4:50 pm on Sunday, April 22, 2012

So...You're still not making sense when it comes to "If you cook, the more you can recycle."?" unless of course you are trying to say that I'm recycling more by NOT eating out? or if you're referring to the fact that i have more to "compost" and therefore LESS to throw away (in a round about way a form of recycling"

I'm glad you think that diaper services are "Less Expensive" and more "neighbor friendly" but they are not(at least not here in this area, maybe closer to Boston or Providence). I would have no problem with washing crap out of diapers and re-using cloth but like a LOT of moms I simply don't have the time or resources to do it. Another thing that you don't seem to understand is that most of the "diaper services" use WAY MORE water,and power than I would washing the diapers, and the solvents they use are NOT environmentally (or baby) friendly (I'm sure somewhere you can find an "eco-friendly" service, but again, it comes down to most families can't afford forty dollars a WEEK to diaper a child(using a service) vs. the forty dollars it costs to put a baby in diapers for a MONTH.) PS.my kid doesn't get rashes either...so I guess it's not the "paper".

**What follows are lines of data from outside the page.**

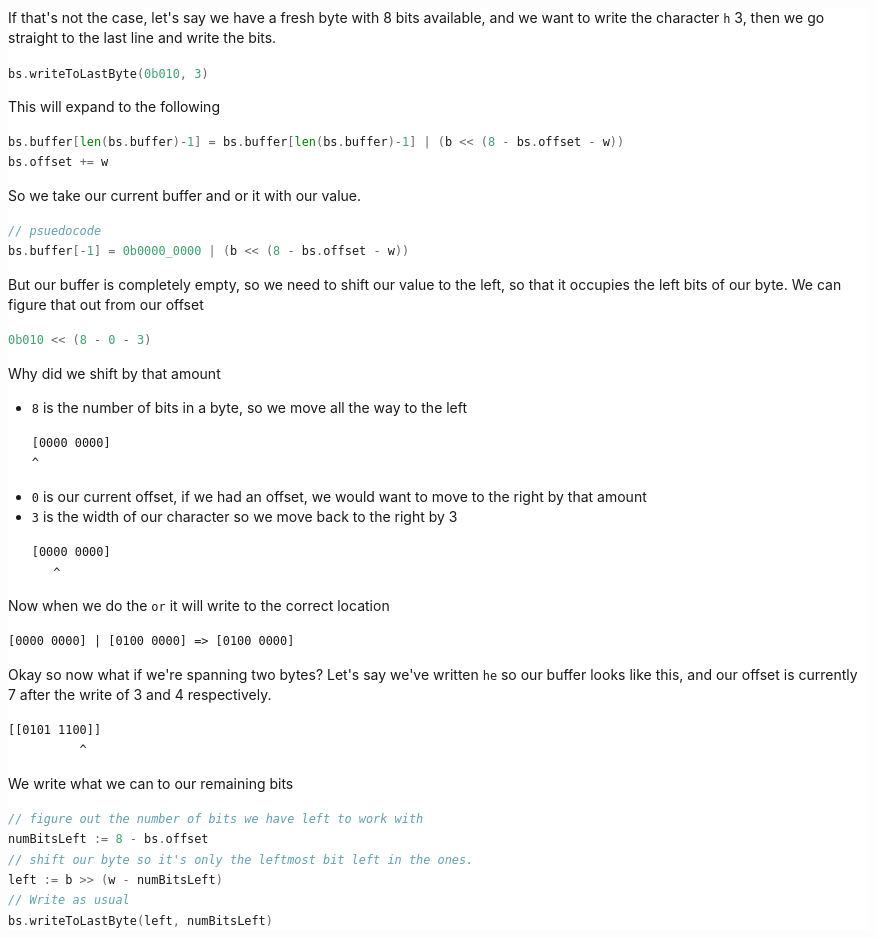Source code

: If that's not the case, let's say we have a fresh byte with 8 bits available,
and we want to write the character `h` 3, then we go straight to the last line and write the bits.

```go
bs.writeToLastByte(0b010, 3)
```

This will expand to the following
```go
bs.buffer[len(bs.buffer)-1] = bs.buffer[len(bs.buffer)-1] | (b << (8 - bs.offset - w))
bs.offset += w
```

So we take our current buffer and or it with our value.
```go
// psuedocode
bs.buffer[-1] = 0b0000_0000 | (b << (8 - bs.offset - w))
```

But our buffer is completely empty, so we need to shift our value to the left,
so that it occupies the left bits of our byte. We can figure that out from our
offset

```go
0b010 << (8 - 0 - 3)
```

Why did we shift by that amount
- `8` is the number of bits in a byte, so we move all the way to the left
  ```
  [0000 0000]
  ^
  ```
- `0` is our current offset, if we had an offset, we would want to move to the right by that amount
- `3` is the width of our character so we move back to the right by 3
  ```
  [0000 0000]
     ^
  ```

Now when we do the `or` it will write to the correct location
```
[0000 0000] | [0100 0000] => [0100 0000]
```

Okay so now what if we're spanning two bytes? Let's say we've written `he` so
our buffer looks like this, and our offset is currently 7 after the write of 3
and 4 respectively.
```
[[0101 1100]]
          ^
```

We write what we can to our remaining bits
```go
// figure out the number of bits we have left to work with
numBitsLeft := 8 - bs.offset
// shift our byte so it's only the leftmost bit left in the ones.
left := b >> (w - numBitsLeft)
// Write as usual
bs.writeToLastByte(left, numBitsLeft)
```
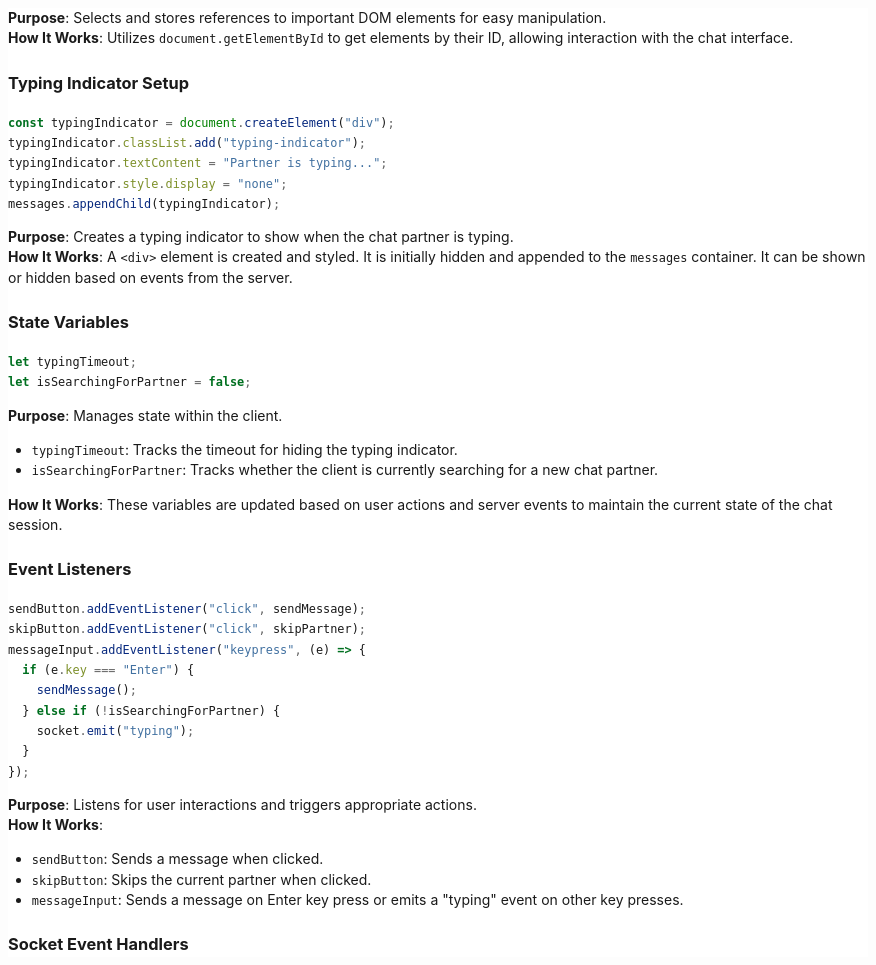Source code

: **Purpose**: Selects and stores references to important DOM elements for easy manipulation.<br>
**How It Works**: Utilizes `document.getElementById` to get elements by their ID, allowing interaction with the chat interface.

### Typing Indicator Setup

```javascript
const typingIndicator = document.createElement("div");
typingIndicator.classList.add("typing-indicator");
typingIndicator.textContent = "Partner is typing...";
typingIndicator.style.display = "none";
messages.appendChild(typingIndicator);
```

**Purpose**: Creates a typing indicator to show when the chat partner is typing.<br>
**How It Works**: A `<div>` element is created and styled. It is initially hidden and appended to the `messages` container. It can be shown or hidden based on events from the server.

### State Variables

```javascript
let typingTimeout;
let isSearchingForPartner = false;
```

**Purpose**: Manages state within the client.
- `typingTimeout`: Tracks the timeout for hiding the typing indicator.
- `isSearchingForPartner`: Tracks whether the client is currently searching for a new chat partner.

**How It Works**: These variables are updated based on user actions and server events to maintain the current state of the chat session.

### Event Listeners

```javascript
sendButton.addEventListener("click", sendMessage);
skipButton.addEventListener("click", skipPartner);
messageInput.addEventListener("keypress", (e) => {
  if (e.key === "Enter") {
    sendMessage();
  } else if (!isSearchingForPartner) {
    socket.emit("typing");
  }
});
```

**Purpose**: Listens for user interactions and triggers appropriate actions.<br>
**How It Works**:
- `sendButton`: Sends a message when clicked.
- `skipButton`: Skips the current partner when clicked.
- `messageInput`: Sends a message on Enter key press or emits a "typing" event on other key presses.

### Socket Event Handlers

What it comes down to is this. The Board of Health is doing a LOT to keep this town, healthy and safe. Recycling as far as I'm concerned is on the low end of the Totem Pole when it comes to priorities. Worry about code violations, contractor yards, hoarders, and overcrowded living spaces, FIRST please.

carl berke

10:00 am on Tuesday, April 24, 2012

Again, a lot of stuff. Just a few comments If you eat out instead of in, how do you know what happens to your garbage? There is no recycling required in commercial places. The only thing they do is to sell their grease and if a local pig farm is near, maybe their garbage. Just go behind the restaurant to see how much plastic, paper and container pollution it causes. Fast Food is super fast polution of the environment and of your body. There should be a nickle deposit on every disposable item that McDonalds forces on you. Do you take that home and put it into a bin? I will skip the diapers as you have classic excuses. Do you have a husband? What is he doing about this issue?

You seem really mostly self absorbed in your arguments in that it is all about your limitations of time and money. If these are so pressing, perhaps you should reconsider what you are bringing into the world to begin with!

As far as the excellence of the board, you harp on really unknowns like hoarders, overcrowding living spaces and contractor yards. What things are a "lot"? Those last items seem more like a laundry list of really picayune stuff. Hoarding? Is that a big issue? I have hoarders near me and you can't get into their houses. But, who cares? Who would want to? As long as the hoard stays inside and doesn't get into the eco-system, who can object? Maybe the heirs who will need several dumptsers when the hoarder dies?